Отобрав вещей на сумму около пятисот франков, он сказал хозяину.
— Я куплю у вас все это, даже возьму еще кое-что, если вы согласитесь в промене некоторой ненужной мне вещи.
— С удовольствием, я сменяюсь, если вещи хороши и подходящи для меня.
— У меня лишних вещей много, — небрежно кивнул Савин, — но пока я хочу променять вам эту булавку, таких у меня несколько, и они мне порядочно уже надоели… Я вообще не люблю побрякушек, новые же вещи мне нужны для подарков.
— Эту вещь я возьму, — заметил ювелир, рассмотрев действительно прелестную жемчужину, — по сто пятьдесят франков за карат.
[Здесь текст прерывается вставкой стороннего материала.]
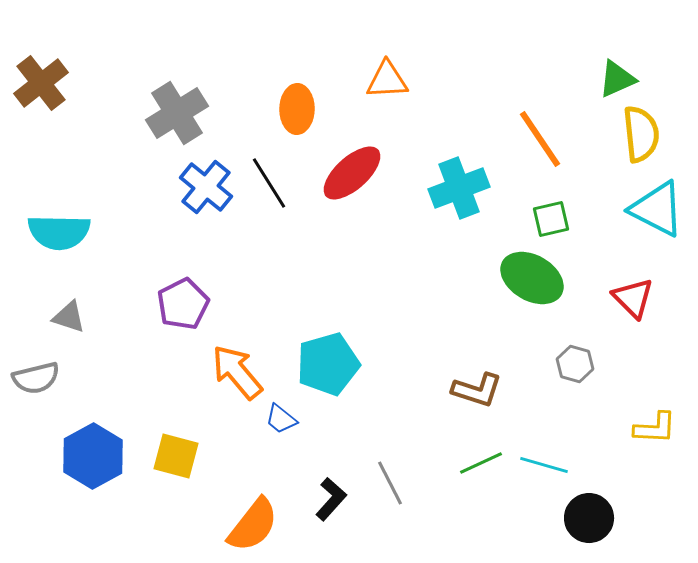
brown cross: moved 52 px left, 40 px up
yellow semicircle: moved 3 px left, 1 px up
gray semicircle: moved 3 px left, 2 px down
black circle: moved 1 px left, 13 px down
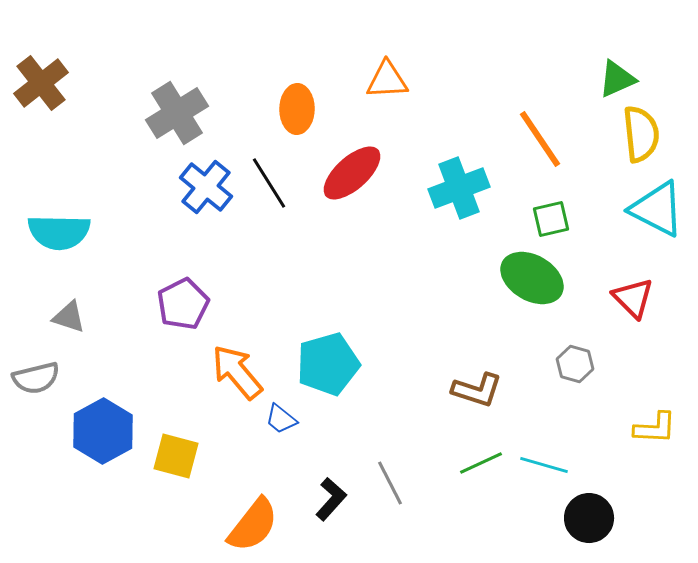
blue hexagon: moved 10 px right, 25 px up
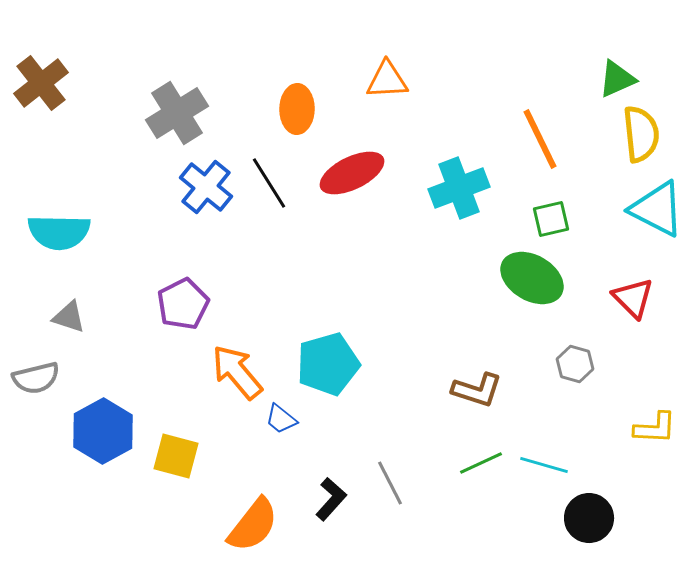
orange line: rotated 8 degrees clockwise
red ellipse: rotated 16 degrees clockwise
— Нет, я не отдам меньше ста восьмидесяти.
— Хорошо, я вам дам сто семьдесят.
— За сто семьдесят пожалуй.
Цена эта была в сущности дешевая, но все же более подходящая к цене булавки и куда выше той, которую давали ему в других магазинах.
Отделив золотую булавку от жемчужины и свесив последнюю, ювелир сказал:
— В ней шесть карат, следовательно, я возьму ее за тысячу двадцать франков.
— Хорошо.
Таким образом, взяв вещей на пятьсот франков, Николай Герасимович получил деньгами пятьсот двадцать франков.
Прощаясь с рассыпавшимся в любезностях ювелиром, Савин обещал ему побывать еще не раз у него и принести ему для промена разные жемчужины и бриллианты.
Этот удавшийся «гешефт» с булавкою выводил Николая Герасимовича из весьма затруднительного положения.
В тот же день он рассчитался с любезным хозяином гостиницы и вечером уехал в Брюссель, дав все же на всякий случай телеграмму Мадлен, так как какое-то внутреннее предчувствие говорило ему, что отъезд ее из Парижа временный.
Приехав в Брюссель, он сначала, до поиска квартиры, остановился в небольшой гостинице, но там прожил недолго.
Распродав промененные вещи и выручив за них около трехсот пятидесяти франков, он немедленно нанял себе меблированную квартиру в семействе на улице Стассер.
Новое жилище было для него очень удобно, оно помещалось в нижнем этаже, состояло из трех меблированных комнат и имело отдельный вход, хотя и находилось в связи с квартирой хозяйки, от которой Савин получал и стол.
За все это он уплатил за месяц вперед сто пятьдесят франков, что было весьма недорого.
Обеспечив таким образом свою жизнь на целый месяц и имея еще немного денег на необходимые расходы, Николай Герасимович написал в Россию брату Михаилу и Мадлен, прося и тут и там ускорить высылку денег, а первого определить также положение его денежных дел.
Определенного плана на будущее он не имел. Все зависело от положения его денежных дел в России.
Недели через две после приезда Савина в Брюссель, однажды утром в его квартиру раздался звонок.
Он сам отворил дверь, и Мадлен де Межен очутилась в его объятиях.
Утешение это было тем более своевременно, что Савин за два дня перед этим получил от брата из России перевод на пять тысяч рублей и категорическое извещение, что эта сумма представляет последний остаток его состояния, так как имения, обремененные закладными, должны поступить в публичную продажу, от которой не покроются даже вторичные закладные.
Для Николая Герасимовича, не знавшего до сих пор хорошо положения своих дел, это был страшный удар — он впал почти в отчаяние.
Теперь забыл все, держа в своих объятиях горячо любимую женщину.
Скромная квартирка Савина оживилась. Хорошенькая женщина внесла в нее радость и свет.
Но кто бы мог подумать, что это красавица Мадлен де Межен, которой завидовали все женщины Парижа и Ниццы, и этот легендарный счастливец Савин, о котором почти ежедневно писали парижские и ниццские газеты, рассказывая о его причудах и сумасшедших тратах, будут год спустя беглецами, скрывающимися в бедной квартирке на улице Стассер в Брюсселе, совершенно разоренными, почти нищими.
Мадлен привезла несколько десятков тысяч франков — крошки от прежнего богатства.
Одно только не изменилось, одно только осталось в той же силе, это их взаимная любовь.
Эта любовь сохранилась и казалось даже, что под ударами несчастий она еще более окрепла.
Нигде они не были так счастливы, как в этой маленькой квартирке на улице Стассер.
Разговорам, прерываемым поцелуями, не виделось конца.
Мадлен рассказала Савину все парижские новости.
За все время своих скитаний он не читал газет, и все было для него ново и интересно.
Оба они не думали о будущем, не думали о том, что эта «новая жизнь» будет продолжаться лишь до тех пор, пока истратится последний франк от печальных остатков их состояния.